Family-Friendly Job Picture Unclear

By Bonnie Erbe, Columnist
Scripps Howard News Service




May 26, 2004

So which is it: Has the combination of the recent recession and today's successor neo-robust economy-cum-tight job market doomed family-friendly corporate programs? Or, conversely, are American workplaces becoming family-friendlier?

To hear the news media tell it, family-friendly policies borne of women's lemming-like mass migration from the home front to the work force three decades ago are receding like a waning tide.

Consider this May 2004 missive from USA Today: "The percentage of employers offering paid family leave dropped from 27 percent in 2001 to 23 percent last year, according to (the) Society for Human Resource Management. ... Those offering flexible work hours tumbled from 64 percent in 2002 to 55 percent in 2003. Job sharing dropped from 26 percent in 2001 to 22 percent last year."

The newspaper went on to cite a Commerce Clearing House report showing, "Telecommuting fell from 47 percent to 45 percent (between 2002 and 2003). And those offering compressed workweeks, which generally let workers put in their hours over four days rather than five, slipped from 49 percent in 2002 to 40 percent last year."

As if that news weren't bad enough for second shifters (those juggling work and family), The Wall Street Journal reported last week another seemingly regressive trend.
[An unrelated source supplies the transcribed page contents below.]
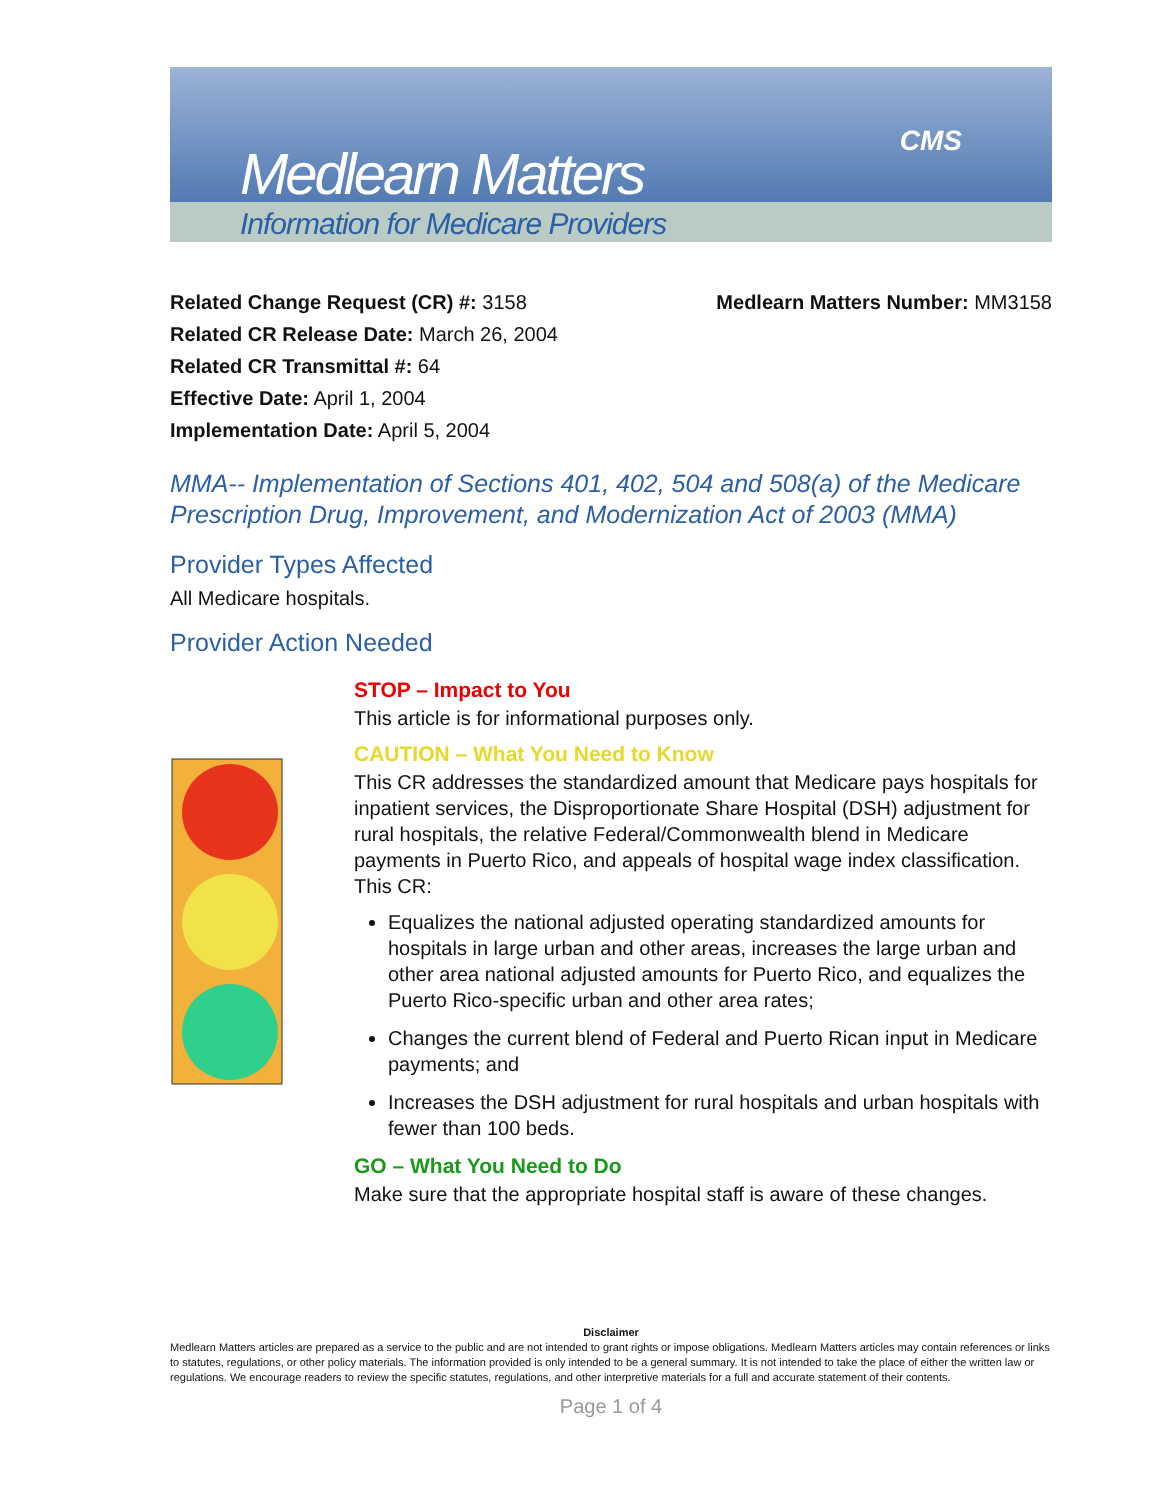CMS
Medlearn Matters
Information for Medicare Providers
Related Change Request (CR) #: 3158
Related CR Release Date: March 26, 2004
Related CR Transmittal #: 64
Effective Date: April 1, 2004
Implementation Date: April 5, 2004
Medlearn Matters Number: MM3158
MMA-- Implementation of Sections 401, 402, 504 and 508(a) of the Medicare Prescription Drug, Improvement, and Modernization Act of 2003 (MMA)
Provider Types Affected
All Medicare hospitals.
Provider Action Needed
STOP – Impact to You
This article is for informational purposes only.
CAUTION – What You Need to Know
This CR addresses the standardized amount that Medicare pays hospitals for inpatient services, the Disproportionate Share Hospital (DSH) adjustment for rural hospitals, the relative Federal/Commonwealth blend in Medicare payments in Puerto Rico, and appeals of hospital wage index classification. This CR:
Equalizes the national adjusted operating standardized amounts for hospitals in large urban and other areas, increases the large urban and other area national adjusted amounts for Puerto Rico, and equalizes the Puerto Rico-specific urban and other area rates;
Changes the current blend of Federal and Puerto Rican input in Medicare payments; and
Increases the DSH adjustment for rural hospitals and urban hospitals with fewer than 100 beds.
GO – What You Need to Do
Make sure that the appropriate hospital staff is aware of these changes.
Disclaimer
Medlearn Matters articles are prepared as a service to the public and are not intended to grant rights or impose obligations. Medlearn Matters articles may contain references or links to statutes, regulations, or other policy materials. The information provided is only intended to be a general summary. It is not intended to take the place of either the written law or regulations. We encourage readers to review the specific statutes, regulations, and other interpretive materials for a full and accurate statement of their contents.
Page 1 of 4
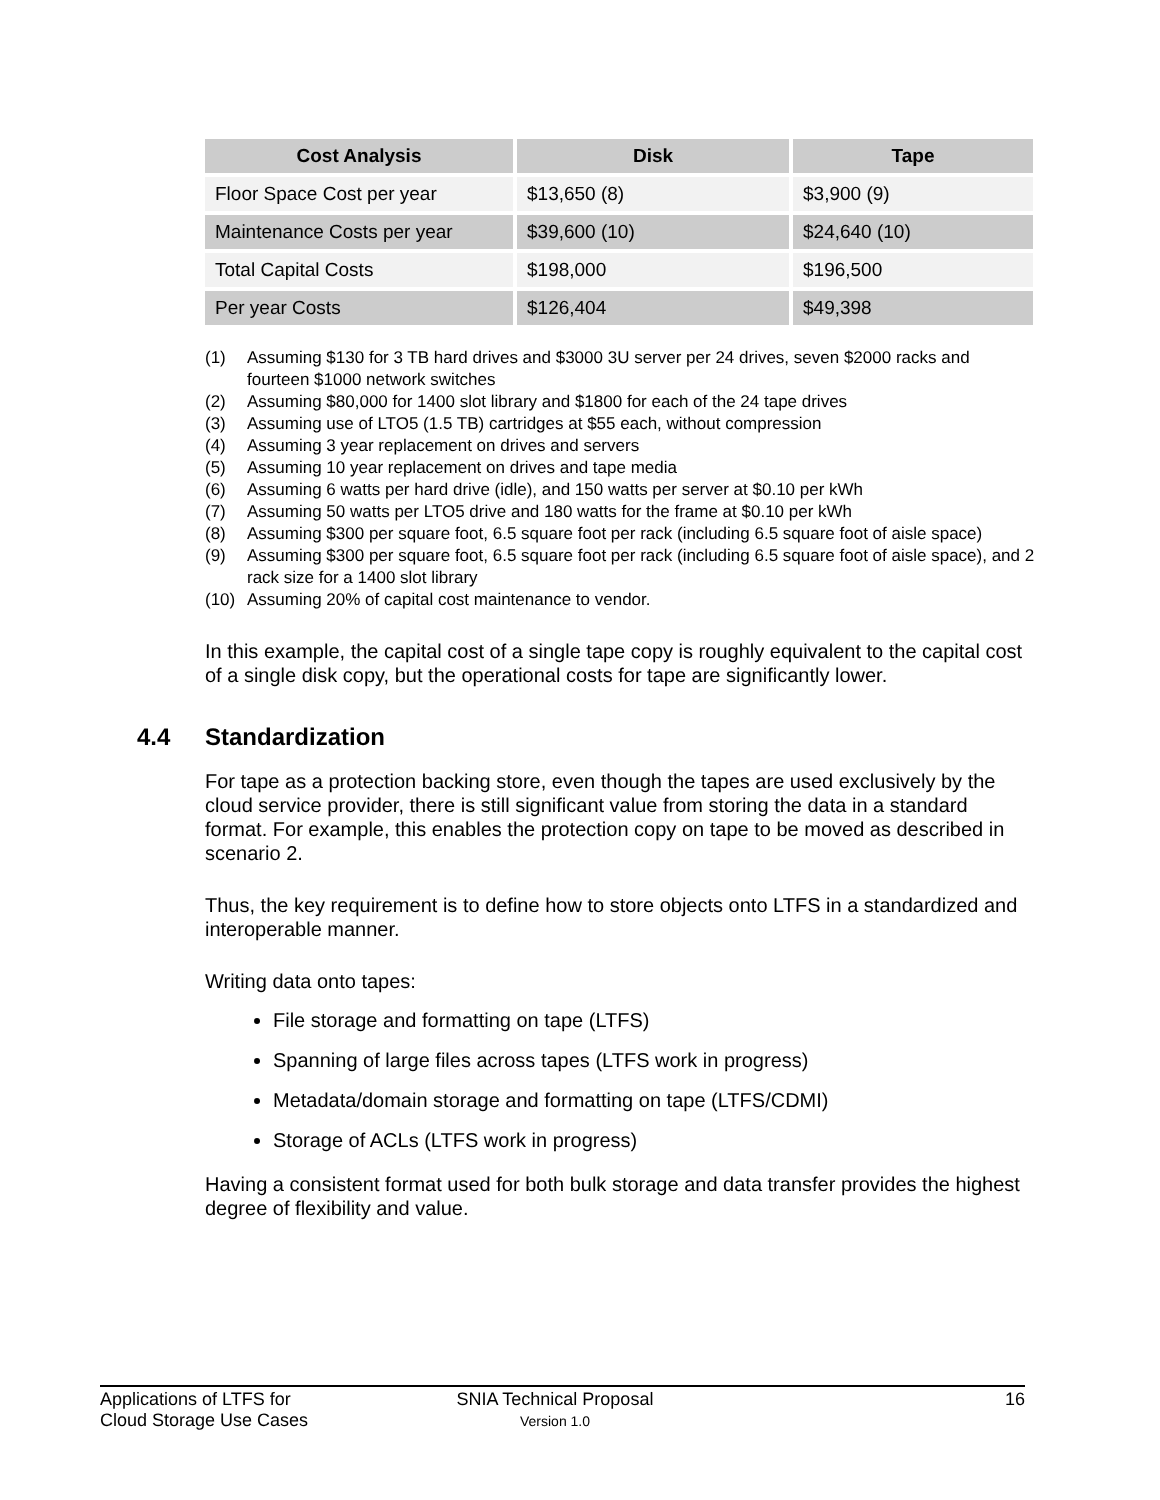| Cost Analysis | Disk | Tape |
| --- | --- | --- |
| Floor Space Cost per year | $13,650 (8) | $3,900 (9) |
| Maintenance Costs per year | $39,600 (10) | $24,640 (10) |
| Total Capital Costs | $198,000 | $196,500 |
| Per year Costs | $126,404 | $49,398 |
(1) Assuming $130 for 3 TB hard drives and $3000 3U server per 24 drives, seven $2000 racks and fourteen $1000 network switches
(2) Assuming $80,000 for 1400 slot library and $1800 for each of the 24 tape drives
(3) Assuming use of LTO5 (1.5 TB) cartridges at $55 each, without compression
(4) Assuming 3 year replacement on drives and servers
(5) Assuming 10 year replacement on drives and tape media
(6) Assuming 6 watts per hard drive (idle), and 150 watts per server at $0.10 per kWh
(7) Assuming 50 watts per LTO5 drive and 180 watts for the frame at $0.10 per kWh
(8) Assuming $300 per square foot, 6.5 square foot per rack (including 6.5 square foot of aisle space)
(9) Assuming $300 per square foot, 6.5 square foot per rack (including 6.5 square foot of aisle space), and 2 rack size for a 1400 slot library
(10) Assuming 20% of capital cost maintenance to vendor.
In this example, the capital cost of a single tape copy is roughly equivalent to the capital cost of a single disk copy, but the operational costs for tape are significantly lower.
4.4 Standardization
For tape as a protection backing store, even though the tapes are used exclusively by the cloud service provider, there is still significant value from storing the data in a standard format. For example, this enables the protection copy on tape to be moved as described in scenario 2.
Thus, the key requirement is to define how to store objects onto LTFS in a standardized and interoperable manner.
Writing data onto tapes:
File storage and formatting on tape (LTFS)
Spanning of large files across tapes (LTFS work in progress)
Metadata/domain storage and formatting on tape (LTFS/CDMI)
Storage of ACLs (LTFS work in progress)
Having a consistent format used for both bulk storage and data transfer provides the highest degree of flexibility and value.
Applications of LTFS for
Cloud Storage Use Cases
SNIA Technical Proposal
Version 1.0
16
The Journal noted new, apparently insurmountable obstacles faced by formerly high-powered career women trying to resurrect careers - after taking years off to raise young children.

"The sluggish economy has made jobs scarce for many well-qualified candidates, let alone those with gaps in their resumes. With advances in technology, women who have taken even a few years off likely have fallen behind or feel out-of-touch. The job-hopping of the past decade has meant many of their old professional contacts, mentors and networks are dispersed."

Reading these stories, one comes away with this impression: The future of "family-friendly" policies is about as sanguine as the future for velocipedes. Explanations and theories for this trend abound.

Perhaps job scarcity has muzzled the formerly burgeoning family-friendly industry. Perhaps corporations are merely responding to national politics (that is, the Clinton-era "feminized" politics, whereas President George W. Bush has steered the nation in a decidedly macho direction). Perchance some corporations found the onslaught of flextime, telecommuting and four-day workweeks not to be the money-maker and profit-booster they were touted to be.

Lastly, perhaps now that we're supposedly in economic expansion mode, family-friendly policies such as flextime and job-sharing will come back with volcanic force.

While drumming one's fingers waiting for that comeback, however, nothing succeeds like duress. If women want the freedom to waltz in and out of the work force as it suits them (and their care-giving responsibilities), there is one sure way to obtain it: Make sure men want and make use of that same freedom.

The media made much of a 1993 Census report claiming there were some 2 million "stay-at-home dads." In fact, the latest Census report on family living arrangements (March 2002) notes 1.6 million of those "full-time dads" worked outside the home. These same "stay-at-home" dads did, actually, provide their kids with more childcare than anyone outside the nuclear family. But this, "while their spouses were at work." Thus they were hardly full-time dads.

Actually, the latest Census reports "children under age 15 living with both parents were 56 times as likely to live with a stay- at-home mother while their father was in the labor force" as the other way around. As long as the proportions differ so radically, so, too, will workplace opportunities.

Granted, many working mothers of young children feel driven to quit work.

Fathers less so. Many women returning to work when their kids are older are doing so more out of economic necessity than out of desire for high-powered careers.

At the same time, full-time parenthood for men is still stigmatized by society and thus less of an option for them, even for those who would prefer it. But, until women insist on shared responsibilities at home, they won't achieve shared opportunity at work in anything close to reasonable percentages.